[DONNÉES]:
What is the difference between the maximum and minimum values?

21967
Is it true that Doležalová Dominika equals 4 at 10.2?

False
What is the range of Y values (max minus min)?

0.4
...
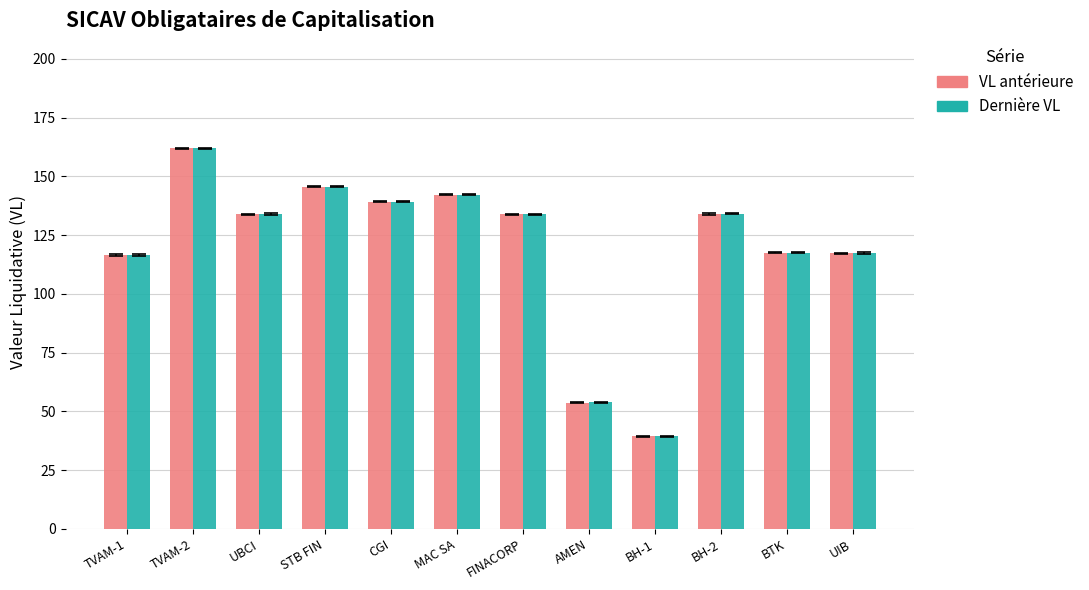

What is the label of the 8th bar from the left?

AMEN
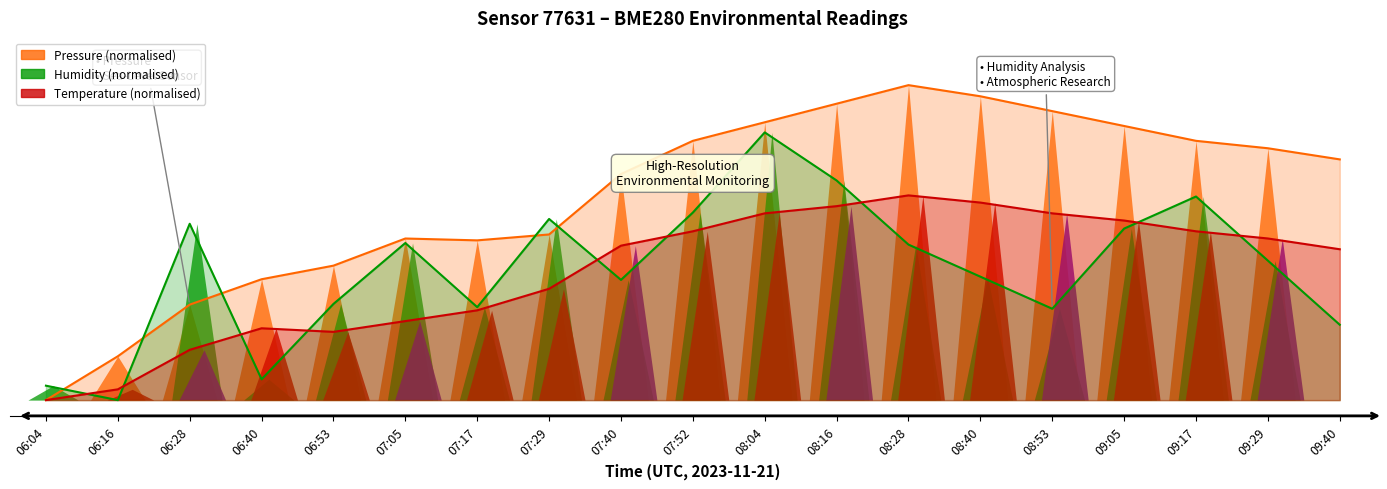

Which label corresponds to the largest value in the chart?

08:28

[VOTRE OBJECTIF]:
Reproduisez à l'identique les lignes, de celle qui contient « What is the difference » jusqu'à celle qui contient « What is the range », ces deux lignes comprises.

[RÉSULTAT]:
What is the difference between the maximum and minimum values?

21967
Is it true that Doležalová Dominika equals 4 at 10.2?

False
What is the range of Y values (max minus min)?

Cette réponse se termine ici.